John Hooper’s Guardian obituary of the late-blooming writer Andrea Camilleri discusses the very interesting linguistic elements of his popular novels featuring the Sicilian detective Salvo Montalbano (or, per Sicilian Wikipedia, Salvu Muntalbanu):
In one sense, the Montalbano novels were not at all innovative: Camilleri named his hero after the Spanish author Manuel Vázquez Montalbán, and admitted he had given him some of the traits of Montalbán’s gourmet investigator, Pepe Carvalho. Moreover, Camilleri churned out the exploits of his most popular character in a way that was decidedly more industrial than creative. “All the Montalbano novels are made up of 180 pages, tallied on my computer [and] divided into 18 chapters of 10 pages each,” he once told an interviewer.
But in an important respect, the Montalbano stories were utterly original. What is not apparent to readers of the stories in translation or to the many non-Italian fans of the television series that sprang from them is that they are written in a language of the author’s creation: a blend of standard Italian with Sicilian dialect.
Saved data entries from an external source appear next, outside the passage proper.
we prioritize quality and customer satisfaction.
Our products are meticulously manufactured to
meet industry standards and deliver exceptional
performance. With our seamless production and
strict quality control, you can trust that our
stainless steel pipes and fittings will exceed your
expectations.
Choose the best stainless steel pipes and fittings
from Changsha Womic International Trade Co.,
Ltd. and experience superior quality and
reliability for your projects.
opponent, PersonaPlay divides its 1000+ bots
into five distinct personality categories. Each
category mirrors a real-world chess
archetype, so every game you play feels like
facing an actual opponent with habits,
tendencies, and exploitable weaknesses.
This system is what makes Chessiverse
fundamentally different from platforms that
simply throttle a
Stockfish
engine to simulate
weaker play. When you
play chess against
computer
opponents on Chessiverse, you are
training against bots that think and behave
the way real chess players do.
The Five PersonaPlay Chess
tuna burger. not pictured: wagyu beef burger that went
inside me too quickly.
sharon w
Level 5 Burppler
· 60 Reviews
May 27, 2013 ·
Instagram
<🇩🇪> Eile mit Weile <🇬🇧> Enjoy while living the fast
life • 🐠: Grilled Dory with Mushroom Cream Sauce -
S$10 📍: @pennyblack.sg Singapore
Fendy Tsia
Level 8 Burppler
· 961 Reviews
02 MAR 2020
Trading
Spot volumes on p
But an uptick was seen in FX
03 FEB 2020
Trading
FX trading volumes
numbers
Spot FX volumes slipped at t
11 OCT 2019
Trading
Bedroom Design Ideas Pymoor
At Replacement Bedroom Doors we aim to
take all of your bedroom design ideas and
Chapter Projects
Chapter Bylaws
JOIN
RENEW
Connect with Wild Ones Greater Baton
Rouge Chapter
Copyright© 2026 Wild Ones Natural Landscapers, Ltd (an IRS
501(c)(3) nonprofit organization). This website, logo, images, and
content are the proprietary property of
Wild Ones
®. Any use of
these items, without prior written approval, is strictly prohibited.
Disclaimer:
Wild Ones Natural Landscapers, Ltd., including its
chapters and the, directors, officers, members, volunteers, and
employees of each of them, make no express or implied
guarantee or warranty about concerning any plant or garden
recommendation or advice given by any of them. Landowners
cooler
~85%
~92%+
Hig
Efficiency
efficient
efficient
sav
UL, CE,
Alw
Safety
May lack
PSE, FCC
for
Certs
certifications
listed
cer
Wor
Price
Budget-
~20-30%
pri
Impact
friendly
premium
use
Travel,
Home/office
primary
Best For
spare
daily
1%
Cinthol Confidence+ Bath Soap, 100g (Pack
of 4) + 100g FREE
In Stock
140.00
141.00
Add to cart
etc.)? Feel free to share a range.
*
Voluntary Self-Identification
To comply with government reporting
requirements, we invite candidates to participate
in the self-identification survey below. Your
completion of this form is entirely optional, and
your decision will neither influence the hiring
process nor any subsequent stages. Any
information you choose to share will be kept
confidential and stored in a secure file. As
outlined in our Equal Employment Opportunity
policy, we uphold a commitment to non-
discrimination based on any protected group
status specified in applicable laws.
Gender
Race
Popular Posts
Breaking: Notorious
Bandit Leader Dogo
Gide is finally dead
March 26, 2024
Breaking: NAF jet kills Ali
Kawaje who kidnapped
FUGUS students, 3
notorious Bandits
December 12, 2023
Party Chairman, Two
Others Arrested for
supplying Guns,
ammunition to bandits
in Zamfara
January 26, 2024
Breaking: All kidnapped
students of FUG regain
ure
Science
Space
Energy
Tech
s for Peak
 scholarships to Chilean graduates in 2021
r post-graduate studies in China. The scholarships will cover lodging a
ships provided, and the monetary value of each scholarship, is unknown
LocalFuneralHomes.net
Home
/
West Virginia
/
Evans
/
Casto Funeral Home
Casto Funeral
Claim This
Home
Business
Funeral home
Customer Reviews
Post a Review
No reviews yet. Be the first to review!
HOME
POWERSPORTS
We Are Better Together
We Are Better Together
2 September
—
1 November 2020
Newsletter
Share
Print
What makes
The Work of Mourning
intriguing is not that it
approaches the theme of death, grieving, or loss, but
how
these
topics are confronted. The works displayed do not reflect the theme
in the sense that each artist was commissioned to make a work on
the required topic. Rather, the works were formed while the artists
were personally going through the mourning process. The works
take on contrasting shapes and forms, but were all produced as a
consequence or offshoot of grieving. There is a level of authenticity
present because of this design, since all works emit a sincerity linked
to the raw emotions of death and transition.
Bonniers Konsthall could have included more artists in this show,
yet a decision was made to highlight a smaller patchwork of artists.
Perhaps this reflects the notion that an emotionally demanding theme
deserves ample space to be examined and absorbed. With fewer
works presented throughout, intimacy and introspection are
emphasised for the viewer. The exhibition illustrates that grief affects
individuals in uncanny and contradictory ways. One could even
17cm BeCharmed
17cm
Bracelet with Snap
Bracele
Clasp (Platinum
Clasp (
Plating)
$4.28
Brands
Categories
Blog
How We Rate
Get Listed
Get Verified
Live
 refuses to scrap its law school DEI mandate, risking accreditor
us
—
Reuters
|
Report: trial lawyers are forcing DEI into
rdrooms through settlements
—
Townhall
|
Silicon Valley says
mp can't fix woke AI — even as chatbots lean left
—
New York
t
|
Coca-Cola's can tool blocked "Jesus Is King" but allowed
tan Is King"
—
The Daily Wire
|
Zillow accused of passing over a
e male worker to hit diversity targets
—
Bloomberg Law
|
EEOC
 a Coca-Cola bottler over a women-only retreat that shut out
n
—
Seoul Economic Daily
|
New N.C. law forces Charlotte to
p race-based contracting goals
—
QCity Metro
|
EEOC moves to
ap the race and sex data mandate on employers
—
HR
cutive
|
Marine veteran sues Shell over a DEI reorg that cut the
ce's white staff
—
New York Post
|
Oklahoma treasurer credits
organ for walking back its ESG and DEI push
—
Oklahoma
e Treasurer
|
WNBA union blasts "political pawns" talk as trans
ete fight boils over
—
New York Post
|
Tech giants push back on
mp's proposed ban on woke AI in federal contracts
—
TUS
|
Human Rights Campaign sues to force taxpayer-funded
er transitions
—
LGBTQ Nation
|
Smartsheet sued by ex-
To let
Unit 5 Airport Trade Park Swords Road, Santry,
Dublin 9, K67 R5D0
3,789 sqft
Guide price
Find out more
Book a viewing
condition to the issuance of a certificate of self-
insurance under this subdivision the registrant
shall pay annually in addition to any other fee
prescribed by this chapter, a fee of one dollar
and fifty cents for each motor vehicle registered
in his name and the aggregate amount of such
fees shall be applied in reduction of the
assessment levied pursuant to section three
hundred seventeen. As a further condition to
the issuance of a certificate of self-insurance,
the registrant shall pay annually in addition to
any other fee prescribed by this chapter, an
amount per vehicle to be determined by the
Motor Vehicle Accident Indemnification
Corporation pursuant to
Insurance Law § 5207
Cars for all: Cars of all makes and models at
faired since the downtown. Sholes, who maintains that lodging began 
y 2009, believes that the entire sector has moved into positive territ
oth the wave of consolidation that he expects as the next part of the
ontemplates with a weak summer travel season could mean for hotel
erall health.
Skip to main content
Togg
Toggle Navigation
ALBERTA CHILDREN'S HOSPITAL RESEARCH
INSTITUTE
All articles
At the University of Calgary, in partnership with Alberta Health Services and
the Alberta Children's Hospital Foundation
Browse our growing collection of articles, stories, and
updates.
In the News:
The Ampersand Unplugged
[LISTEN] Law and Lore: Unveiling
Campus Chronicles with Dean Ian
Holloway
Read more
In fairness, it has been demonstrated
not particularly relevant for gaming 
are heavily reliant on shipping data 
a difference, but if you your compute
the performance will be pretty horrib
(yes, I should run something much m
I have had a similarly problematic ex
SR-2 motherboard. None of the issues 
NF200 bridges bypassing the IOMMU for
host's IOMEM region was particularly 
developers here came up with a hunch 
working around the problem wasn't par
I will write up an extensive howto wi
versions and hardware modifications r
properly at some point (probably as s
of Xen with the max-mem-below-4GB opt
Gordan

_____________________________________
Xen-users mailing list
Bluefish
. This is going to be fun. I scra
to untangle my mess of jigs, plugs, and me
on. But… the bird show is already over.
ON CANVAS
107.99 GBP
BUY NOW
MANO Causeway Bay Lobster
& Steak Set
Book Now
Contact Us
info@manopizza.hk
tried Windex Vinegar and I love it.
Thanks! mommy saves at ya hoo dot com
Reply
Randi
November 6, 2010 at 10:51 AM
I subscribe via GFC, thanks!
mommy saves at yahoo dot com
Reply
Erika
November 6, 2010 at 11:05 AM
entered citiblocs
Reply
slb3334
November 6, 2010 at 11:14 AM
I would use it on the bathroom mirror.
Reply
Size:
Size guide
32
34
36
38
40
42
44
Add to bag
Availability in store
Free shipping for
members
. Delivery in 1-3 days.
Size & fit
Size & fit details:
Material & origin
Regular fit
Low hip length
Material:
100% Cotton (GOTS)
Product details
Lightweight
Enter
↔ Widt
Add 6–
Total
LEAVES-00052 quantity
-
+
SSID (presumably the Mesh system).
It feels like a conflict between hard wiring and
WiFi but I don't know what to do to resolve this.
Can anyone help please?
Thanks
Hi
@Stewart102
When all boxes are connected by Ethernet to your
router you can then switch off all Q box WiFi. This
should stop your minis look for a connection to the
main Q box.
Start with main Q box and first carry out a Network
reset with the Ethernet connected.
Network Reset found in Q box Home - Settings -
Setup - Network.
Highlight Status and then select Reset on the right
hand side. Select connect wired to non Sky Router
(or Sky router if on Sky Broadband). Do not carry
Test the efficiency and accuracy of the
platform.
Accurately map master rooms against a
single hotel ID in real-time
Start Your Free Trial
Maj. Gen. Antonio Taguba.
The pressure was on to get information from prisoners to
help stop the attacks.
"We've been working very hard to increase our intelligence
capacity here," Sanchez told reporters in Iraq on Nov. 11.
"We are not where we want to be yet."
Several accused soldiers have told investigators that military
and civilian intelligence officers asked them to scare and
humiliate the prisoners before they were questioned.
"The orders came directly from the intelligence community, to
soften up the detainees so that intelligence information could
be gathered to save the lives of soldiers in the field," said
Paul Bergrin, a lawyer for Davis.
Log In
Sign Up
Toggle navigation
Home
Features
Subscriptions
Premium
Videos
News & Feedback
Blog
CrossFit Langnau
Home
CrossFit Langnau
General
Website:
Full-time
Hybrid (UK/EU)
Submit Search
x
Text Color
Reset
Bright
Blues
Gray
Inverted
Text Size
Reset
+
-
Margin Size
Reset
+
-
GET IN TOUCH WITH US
In La Lingua Batte Dove il Dente Duole (2013, literally Where the Tongue Touches the Toothache), a book-length interview with the linguist Tullio De Mauro, Camilleri explained that the idea arose from the circumstances of his father’s death in the late 1970s and inspired him to try out the technique, unsuccessfully, long before the first Montalbano book appeared.
“One day, to distract him, I said: ‘You know, Dad. I’ve thought of a story,’ and I told him the plot of my first novel … My father goes: ‘Why don’t you write it?’” Camilleri replied that he found it difficult to write in Italian, to which his father replied: “And why do you have to write it in Italian?”
To publishers, Camilleri’s linguistic mish-mash, which even non-Sicilian Italians have difficulty in understanding at first, must have seemed like a refined form of literary suicide. The author was no stranger to rejection slips. But over the course of his much-delayed career Camilleri sold more than 10m books. They were translated into more than 30 languages and adapted for a hugely successful television series that has been sold to more than 20 countries. It was Montalbano’s success on screen that turned Porto Empedocle, the model for his beat, Vigata, into a holiday destination for his many fans. So proud was the town of its most famous son’s literary creation that from 2003 to 2009 it called itself Porto Empedocle Vigata.
I have to correct Hooper’s translation of La Lingua Batte Dove il Dente Duole; it’s The Tongue Hits Where the Tooth Hurts, not “Where the Tongue Touches the Toothache.” Thanks, Trevor!